学生党整理一些关于数据分析的知识:主要整理了一些matplotlib.pyplot库的绘制图像的函数(基础)。包括了绘制折线图、子图操作、柱状图、条形图、盒图及一些细节处理。
import pandas as pd
import numpy as np
import matplotlib.pyplot as plt
单条折线图
plt.plot(data_figure1['year'],data_figure1['x1']) #画图
plt.xticks(rotation = 0) #x轴旋转角度
plt.xlabel('Year') #x轴标签
plt.ylabel('x1') #y轴标签
plt.title('data GDP') #标题
plt.show() #显示
data_figure2 = data[['year','x2','x3']]
fig = plt.figure()
plt.plot(data_figure2['year'],data_figure2['x2'],c = 'red')
plt.plot(data_figure2['year'],data_figure2['x3'],c = 'blue')
plt.show()
data_figure3 = data[['year','x2','x3','x7','y','x11']]
colors = ['red','blue','green','orange','black']
plt.plot(data_figure3['year'],data_figure3['x2'],c = colors[0],label = 'x2')

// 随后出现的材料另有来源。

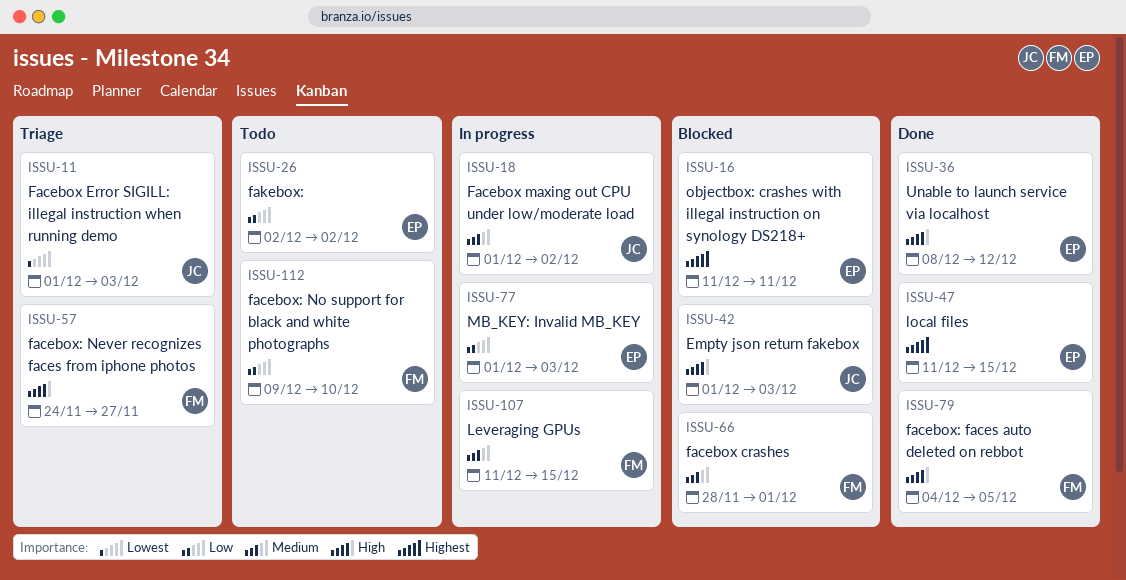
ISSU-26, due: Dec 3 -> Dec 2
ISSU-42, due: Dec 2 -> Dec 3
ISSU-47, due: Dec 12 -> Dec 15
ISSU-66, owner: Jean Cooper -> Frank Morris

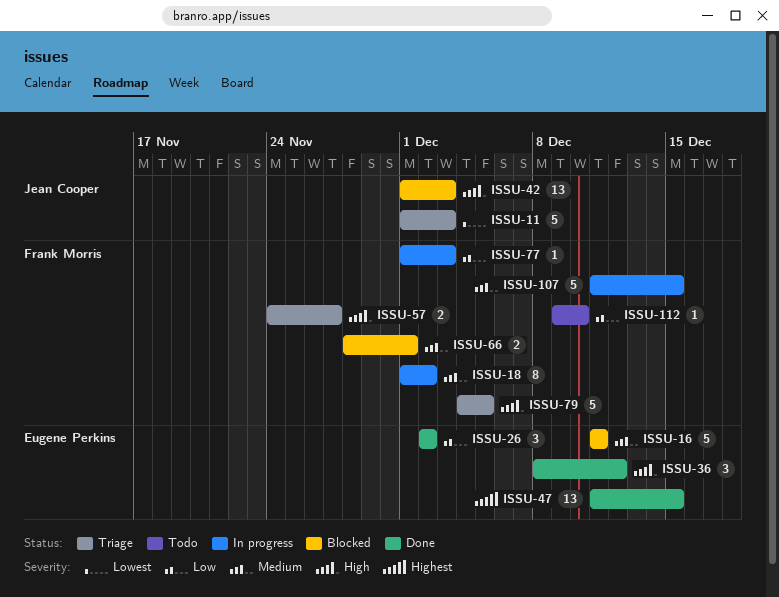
ISSU-16, priority: Highest -> Medium
ISSU-18, owner: Jean Cooper -> Frank Morris
ISSU-26, status: Todo -> Done
ISSU-77, owner: Eugene Perkins -> Frank Morris
ISSU-79, status: Done -> Triage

plt.plot(data_figure3['year'],data_figure3['x3'],c = colors[1],label = 'x3')
plt.plot(data_figure3['year'],data_figure3['x7'],c = colors[2],label = 'x7')
plt.plot(data_figure3['year'],data_figure3['y'],c = colors[3],label = 'y')
plt.plot(data_figure3['year'],data_figure3['x11'],c = colors[4],label = 'x11')
plt.legend(loc = 'best') #添加图例 loc = 图例位置 best可以放置在最好的位置
plt.show()
#子图操作
fig = plt.figure()
ax1 = fig.add_subplot(2,2,1)
ax2 = fig.add_subplot(2,2,2)
ax3 = fig.add_subplot(2,2,3)
ax4 = fig.add_subplot(2,2,4)
plt.show()
fig = plt.figure(figsize=(3,3)) #(长,宽)
ax1 = fig.add_subplot(2,1,1)
ax2 = fig.add_subplot(2,1,2)
ax1.plot(np.random.randint(1,5,5),np.arange(5))
ax2.plot(np.arange(10)*3,np.arange(10))
plt.show()
条形图分为横向条形图和纵向条形图
#竖向
from numpy import arange
bar_heights = data_figure1
bar_positions = arange(len(bar_heights['x1']))+1
fig, ax = plt.subplots()
ax.bar(bar_positions,bar_heights['x1'].values,0.5) #0.5表示宽度
#x轴显示对应年份
ax.set_xticks(range(1,21))
ax.set_xticklabels(bar_heights['year'].values)
plt.show()
#横向
bar_heights = data_figure1
bar_positions = arange(len(bar_heights['x1']))+1
fig, ax = plt.subplots()
ax.barh(bar_positions,bar_heights['x1'].values,0.5) #0.5表示宽度 横向
#x轴显示对应年份
ax.set_yticks(range(1,21))
ax.set_yticklabels(bar_heights['year'].values)
plt.show()
#横向和纵向的区别为 bar为纵向 barh为横向
all_county = pd.read_csv('all_county.csv')
fig, ax = plt.subplots()
ax.scatter(all_county['longitude'],all_county['latitude'])
ax.set_xlabel('longitude')
ax.set_xlabel('latitude')
plt.show()
#子图
fig = plt.figure()
ax1 = fig.add_subplot(1,2,1)
ax2 = fig.add_subplot(1,2,2)
ax1.scatter(all_county['longitude'],all_county['latitude'])
ax1.set_xlabel('longitude')
ax1.set_xlabel('latitude')
ax2.scatter(all_county['longitude'],all_county['latitude'])
ax2.set_xlabel('longitude')
ax2.set_xlabel('latitude')
plt.show()
bins = 柱的个数,不添加bins参数时系统默认设置合适的数量
fig, ax = plt.subplots()
ax.hist(data_figure1['x1'])
ax.hist(data_figure1['x1'],bins = 20)
plt.show()
#盒图
fig, ax = plt.subplots()
ax.boxplot(data_figure1['x1'])
ax.set_xticklabels(['x1'])
plt.show()
fig, ax = plt.subplots()
x = ['x1','x2','x3','x4']
ax.boxplot(data[x])
ax.set_xticklabels(x)
plt.show()
#rgb设置颜色属性
color_1 = (0/255,107/255,164/255)
#可视化图片可以去掉边框线,刻度等
#在图上做标记
fig, ax = plt.subplots()
ax.plot(data_figure1['year'],data_figure1['x1'],c = color_1) #画图
ax.xlabel('Year') #x轴标签
ax.ylabel('x1') #y轴标签
ax.title('data GDP') #标题
ax.tick_params(bottom = False,top = False,left = False,right = False) #去除标线
ax.text(2000,4453911,'GDP') #在指定位置标记GDP
plt.show() #显示
matplotlib.pyplot绘图较为简单,之后会增加seaborn库绘图。